_Dataset entries_:
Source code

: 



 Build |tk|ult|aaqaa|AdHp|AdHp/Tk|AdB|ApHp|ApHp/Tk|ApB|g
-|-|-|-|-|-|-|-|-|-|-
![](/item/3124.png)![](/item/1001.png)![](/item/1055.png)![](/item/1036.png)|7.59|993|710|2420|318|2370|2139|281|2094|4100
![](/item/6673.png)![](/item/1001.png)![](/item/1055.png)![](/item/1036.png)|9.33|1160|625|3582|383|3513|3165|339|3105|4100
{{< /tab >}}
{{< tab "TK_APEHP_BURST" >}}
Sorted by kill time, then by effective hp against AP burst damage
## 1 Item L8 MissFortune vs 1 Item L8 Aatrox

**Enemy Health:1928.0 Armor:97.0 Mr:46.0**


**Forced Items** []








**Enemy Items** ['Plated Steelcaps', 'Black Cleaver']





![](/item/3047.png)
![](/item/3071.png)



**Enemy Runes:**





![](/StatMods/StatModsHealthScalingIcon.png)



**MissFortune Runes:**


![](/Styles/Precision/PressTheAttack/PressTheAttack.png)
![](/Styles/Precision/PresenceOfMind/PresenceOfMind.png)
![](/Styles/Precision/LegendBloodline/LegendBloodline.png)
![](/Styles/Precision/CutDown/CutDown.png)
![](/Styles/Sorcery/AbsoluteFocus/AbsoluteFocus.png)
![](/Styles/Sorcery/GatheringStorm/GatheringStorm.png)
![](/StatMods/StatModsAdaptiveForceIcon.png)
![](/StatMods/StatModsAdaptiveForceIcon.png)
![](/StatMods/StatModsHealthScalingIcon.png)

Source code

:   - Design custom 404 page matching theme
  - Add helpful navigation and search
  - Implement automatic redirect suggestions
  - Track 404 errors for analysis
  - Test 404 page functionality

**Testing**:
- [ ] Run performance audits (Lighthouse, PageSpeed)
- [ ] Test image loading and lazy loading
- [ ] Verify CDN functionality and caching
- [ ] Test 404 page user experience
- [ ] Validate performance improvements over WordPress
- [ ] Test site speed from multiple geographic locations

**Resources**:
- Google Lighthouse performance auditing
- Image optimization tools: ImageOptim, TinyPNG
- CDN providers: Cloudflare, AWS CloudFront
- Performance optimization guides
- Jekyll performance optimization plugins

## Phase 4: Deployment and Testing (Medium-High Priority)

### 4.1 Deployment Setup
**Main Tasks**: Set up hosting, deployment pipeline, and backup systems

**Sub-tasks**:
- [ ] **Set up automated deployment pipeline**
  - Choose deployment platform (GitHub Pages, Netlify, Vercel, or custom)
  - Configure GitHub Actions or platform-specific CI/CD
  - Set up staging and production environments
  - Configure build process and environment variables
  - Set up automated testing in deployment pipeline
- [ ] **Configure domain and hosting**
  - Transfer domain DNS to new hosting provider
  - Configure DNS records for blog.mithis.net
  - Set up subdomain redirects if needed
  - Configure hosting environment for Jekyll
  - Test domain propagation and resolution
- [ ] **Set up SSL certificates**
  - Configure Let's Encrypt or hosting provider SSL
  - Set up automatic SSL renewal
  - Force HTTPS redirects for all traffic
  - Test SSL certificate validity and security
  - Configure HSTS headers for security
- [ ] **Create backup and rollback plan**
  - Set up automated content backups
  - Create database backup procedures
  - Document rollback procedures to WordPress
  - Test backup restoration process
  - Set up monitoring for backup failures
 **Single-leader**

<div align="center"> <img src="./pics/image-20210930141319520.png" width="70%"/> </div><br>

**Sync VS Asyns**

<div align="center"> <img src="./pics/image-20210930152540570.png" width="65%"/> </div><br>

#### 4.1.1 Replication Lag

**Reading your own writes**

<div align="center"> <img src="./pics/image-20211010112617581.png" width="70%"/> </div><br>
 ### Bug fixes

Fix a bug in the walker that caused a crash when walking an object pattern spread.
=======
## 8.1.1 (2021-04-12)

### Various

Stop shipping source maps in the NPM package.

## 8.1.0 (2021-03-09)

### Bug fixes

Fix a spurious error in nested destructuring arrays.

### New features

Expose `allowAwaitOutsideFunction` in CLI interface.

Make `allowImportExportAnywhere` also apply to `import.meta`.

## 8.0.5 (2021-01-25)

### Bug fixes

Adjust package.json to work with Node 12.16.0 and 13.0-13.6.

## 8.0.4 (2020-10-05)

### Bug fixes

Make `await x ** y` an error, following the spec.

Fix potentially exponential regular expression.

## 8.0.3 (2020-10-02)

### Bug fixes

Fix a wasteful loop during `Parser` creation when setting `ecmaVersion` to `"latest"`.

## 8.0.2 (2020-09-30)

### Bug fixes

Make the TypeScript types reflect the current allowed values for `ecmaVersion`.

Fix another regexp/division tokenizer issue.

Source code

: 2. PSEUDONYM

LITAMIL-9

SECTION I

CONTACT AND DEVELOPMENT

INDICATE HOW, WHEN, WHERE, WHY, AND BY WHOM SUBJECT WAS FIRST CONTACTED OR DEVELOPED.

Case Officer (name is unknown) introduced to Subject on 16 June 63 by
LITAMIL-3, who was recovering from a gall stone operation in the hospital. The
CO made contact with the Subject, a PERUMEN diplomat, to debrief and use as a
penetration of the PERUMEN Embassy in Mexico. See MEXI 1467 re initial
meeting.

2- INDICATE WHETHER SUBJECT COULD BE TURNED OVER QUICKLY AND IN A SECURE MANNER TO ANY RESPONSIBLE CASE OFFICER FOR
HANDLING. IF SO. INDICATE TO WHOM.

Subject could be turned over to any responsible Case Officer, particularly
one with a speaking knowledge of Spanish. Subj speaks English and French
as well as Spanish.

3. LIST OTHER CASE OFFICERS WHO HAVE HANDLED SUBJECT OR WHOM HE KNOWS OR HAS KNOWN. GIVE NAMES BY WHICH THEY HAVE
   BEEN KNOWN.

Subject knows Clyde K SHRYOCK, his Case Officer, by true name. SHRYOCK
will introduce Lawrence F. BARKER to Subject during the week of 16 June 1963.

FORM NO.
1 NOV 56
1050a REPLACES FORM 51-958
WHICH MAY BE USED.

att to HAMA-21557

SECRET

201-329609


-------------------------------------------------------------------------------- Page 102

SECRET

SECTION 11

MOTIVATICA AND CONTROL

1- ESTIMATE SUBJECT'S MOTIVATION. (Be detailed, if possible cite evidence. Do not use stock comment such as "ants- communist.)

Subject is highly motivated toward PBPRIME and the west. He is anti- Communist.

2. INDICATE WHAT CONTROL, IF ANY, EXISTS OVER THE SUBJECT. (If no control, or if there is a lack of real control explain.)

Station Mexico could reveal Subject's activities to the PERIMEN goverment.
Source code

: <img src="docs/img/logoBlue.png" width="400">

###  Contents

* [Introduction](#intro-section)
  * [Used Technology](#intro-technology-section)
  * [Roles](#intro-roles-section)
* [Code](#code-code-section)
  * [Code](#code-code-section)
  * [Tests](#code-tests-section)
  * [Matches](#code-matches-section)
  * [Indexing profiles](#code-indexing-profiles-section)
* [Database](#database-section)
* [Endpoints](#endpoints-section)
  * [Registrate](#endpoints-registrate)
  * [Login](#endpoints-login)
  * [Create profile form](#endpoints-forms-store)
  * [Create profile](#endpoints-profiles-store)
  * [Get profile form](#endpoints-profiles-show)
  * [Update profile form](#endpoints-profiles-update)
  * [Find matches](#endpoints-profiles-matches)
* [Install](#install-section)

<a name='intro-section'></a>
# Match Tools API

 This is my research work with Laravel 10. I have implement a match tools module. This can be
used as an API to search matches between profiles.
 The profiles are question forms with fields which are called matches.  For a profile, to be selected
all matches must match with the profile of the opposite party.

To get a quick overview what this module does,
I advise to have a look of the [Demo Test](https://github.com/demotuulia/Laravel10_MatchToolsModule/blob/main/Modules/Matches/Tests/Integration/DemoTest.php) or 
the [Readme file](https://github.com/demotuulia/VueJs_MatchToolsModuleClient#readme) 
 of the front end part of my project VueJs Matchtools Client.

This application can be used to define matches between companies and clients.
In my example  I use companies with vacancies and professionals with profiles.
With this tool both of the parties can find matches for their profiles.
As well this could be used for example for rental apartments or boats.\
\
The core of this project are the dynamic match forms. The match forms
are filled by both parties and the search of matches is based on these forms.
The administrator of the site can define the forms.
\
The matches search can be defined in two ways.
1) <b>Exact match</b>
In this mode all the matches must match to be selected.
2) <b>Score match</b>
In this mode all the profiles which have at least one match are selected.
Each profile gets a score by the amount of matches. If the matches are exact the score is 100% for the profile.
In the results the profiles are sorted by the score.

_Instructions to follow_: Retype the entries above exactly, but only from the line containing "- Test 404 page functionality" through the line containing "- [ ] **Set up automated", both included.

_Written solution_:
  - Test 404 page functionality

**Testing**:
- [ ] Run performance audits (Lighthouse, PageSpeed)
- [ ] Test image loading and lazy loading
- [ ] Verify CDN functionality and caching
- [ ] Test 404 page user experience
- [ ] Validate performance improvements over WordPress
- [ ] Test site speed from multiple geographic locations

**Resources**:
- Google Lighthouse performance auditing
- Image optimization tools: ImageOptim, TinyPNG
- CDN providers: Cloudflare, AWS CloudFront
- Performance optimization guides
- Jekyll performance optimization plugins

## Phase 4: Deployment and Testing (Medium-High Priority)

### 4.1 Deployment Setup
**Main Tasks**: Set up hosting, deployment pipeline, and backup systems

**Sub-tasks**:
- [ ] **Set up automated deployment pipeline**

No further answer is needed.